Part 2. Push hugo site to GitHub
Cd into the site folder.
cd hugo-netlify-resume
Initialise a git repo, commit everything and set & push to remote repo.
git initgit add .git commit -m "create blog and add theme"# you can create a empty repo at github.
git remote add origin <your github repo>git push -u origin master
Now you should have all your site pushed to github repo’s master branch.
Part 3. Deploy to netlify
you can get one free site published in netlify with free plan.
Go to create a new site and select GitHub (for this case),

it will ask you to authorise netlify api for access your repository.

Then select the owner and branch (I selected master here, you may use your branching strategy for staging, production etc environments). Put “hugo” for build command and “public” for publish folder.

Once you clicked “Deploy site”, you should see a site url available to access.

You can also bind custom domains to it and apply ssl certificate. Of course you will need to verify you own the domain and with a few clicks, you are all set.

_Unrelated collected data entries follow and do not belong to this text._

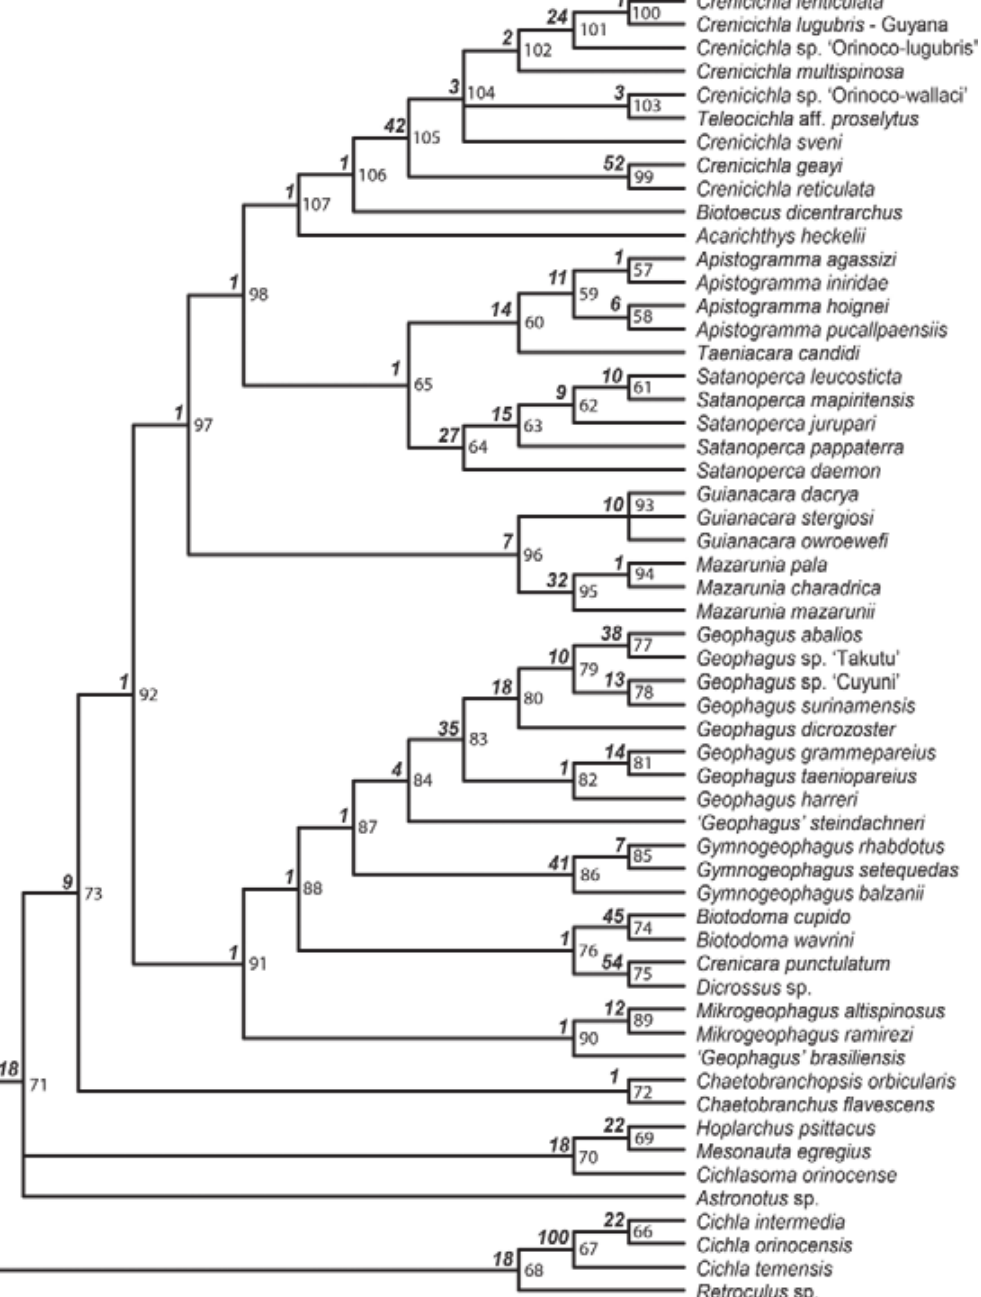
Fig. 1. Strict consensus tree of 8 most parsimonious trees 11073 steps obtained through combined analysis of 3868 base pairs from five loci and 136 morphological characters for 56 taxa. Consistency Index = 0.30, Retention Index = 0.50, Re-Scaled consistency index = 0.15; Decay Index values indicated by each node. See Materials and Methods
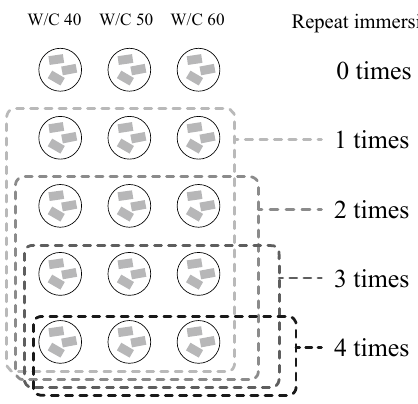
Figure 1. Repeated mortar specimen immersion method.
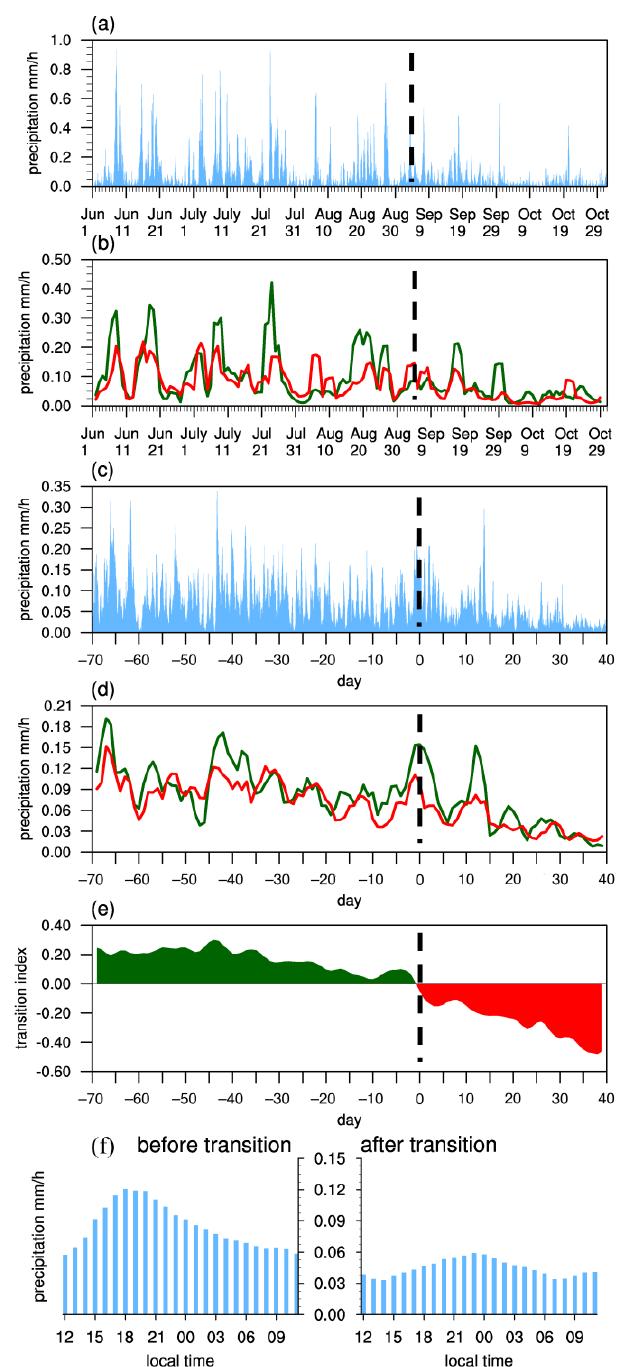
Figure 2. ( a ) Hourly domain (white box in Figure 1a) averaged precipitation (mm/h) for 2013 June–October, ( b ) nighttime (20:00–08:00, dark green line) and daytime (08:00–20:00, red line) precipitation for 2013 June–October, ( c ) composite analysis (2010–2015) of hourly domain averaged precipitation (mm / h) from day − 70 to 40 relative to transition date, ( d ) same as ( b ) but for the composite (2010–2015) daily domain averaged nighttime and daytime precipitation (mm / h); ( e ) composite (2010–2015) transition index (TI) anomalies using a 3-day running mean, and ( f ) composite (2010–2015) hourly domain averaged precipitation (mm / h) before and after transition. The black dashed lines in ( a , b ) indicate transition date 4 September 2013, while black dashed lines in ( c – e ) indicate composite transition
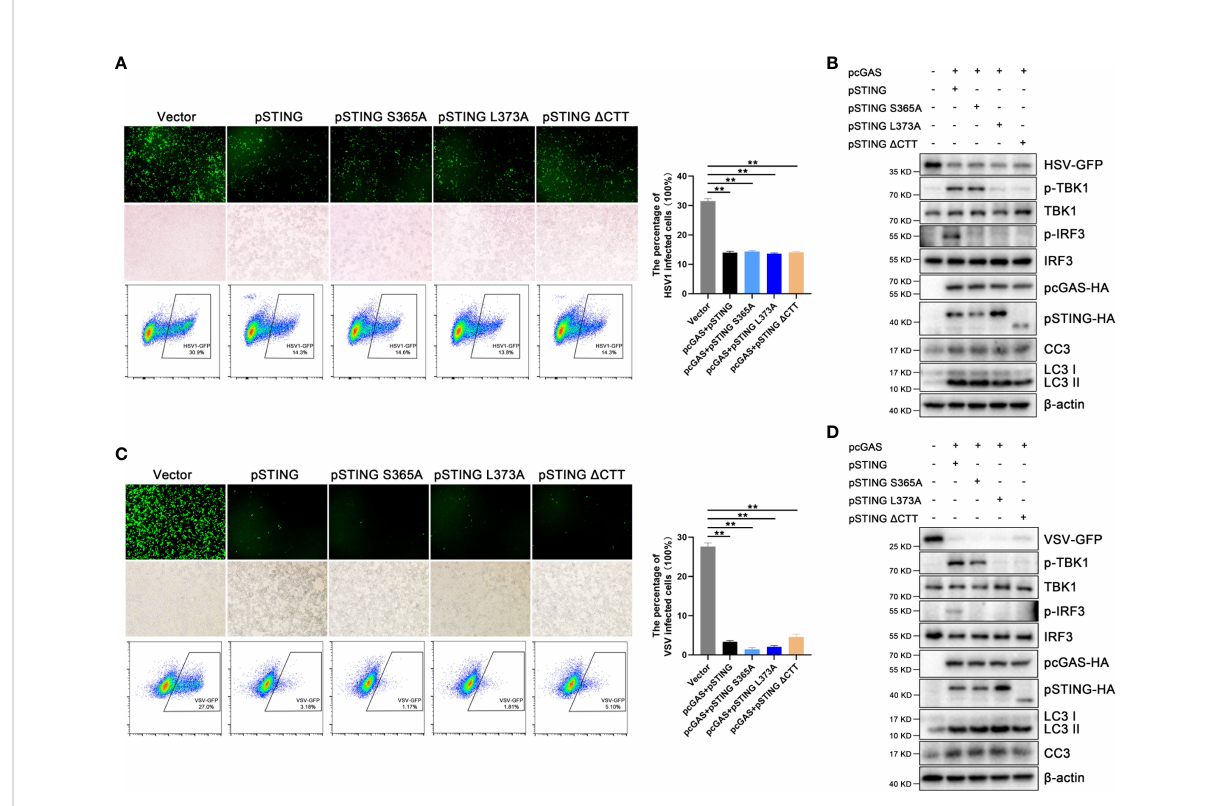
FIGURE 5 STING exerts antiviral effects independent of IFN. (A, B) 293T cells were co-transfected with pcDNA-pcGAS-2HA (0.5 m g) plus pcDNA-pSTING- 2HA or various mutants (each 0.5 m g) for 24 h, followed by HSV1 (MOI=0.01) infection for another 12 h. ** p < 0.01. (C, D) 293T cells were co- transfected with pcDNA-pcGAS-2HA (0.5 m g) and pcDNA-pSTING-2HA or various mutants (each 0.5 m g) for 24 h, followed by VSV (MOI=0.001) infection for another 8 h. Cells were analyzed for viral GFP signal by fl uorescence microscopy, viral GFP intensity by fl ow cytometry and protein expressions by Western blotting. ** p <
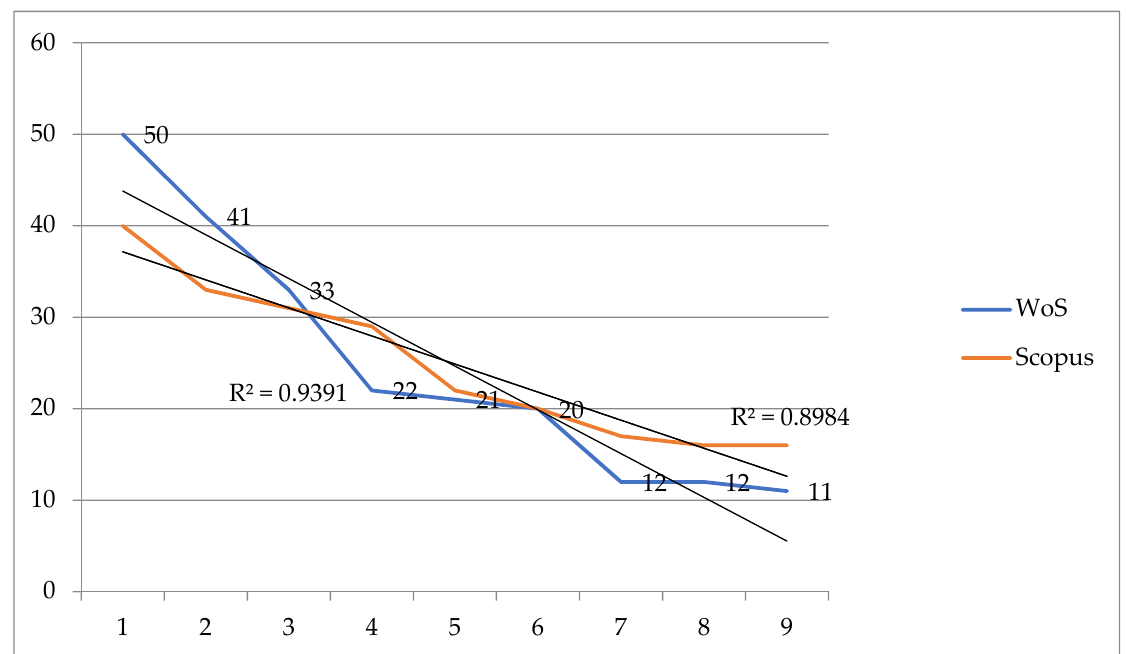
Figure 4. Personal production of the scientific production indexed in the Web of Science and Scopus databases.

Part 4. You can also deploy using netlify cli
Install netlify cli
npm install netlify-cli -g
Login to netlify, this will redirect you to login and Once authorised, netlify cli will store your access token in your home folder, under .netlify/config.json. netlify cli will use the token in this location automatically for all future commands.
netlify login
Then run netlify init to connect to your repository and create a site on netlify.
netlify init

It will ask you to authorise with GitHub,

And once you have finished answering all the questions, your site is deployed and running.

Final bit, your site’s content is loading up on the browser, but all the static content is not reference correctly. You probably see it look like this.

Because hugo site requires a baseurl to be updated to the correct url. So go to the root folder of your site and modify config.toml
baseurl = "https://<Your netlify URL>.netlify.app/"
Congratulations, you just get your online personal profile up and running with netlify!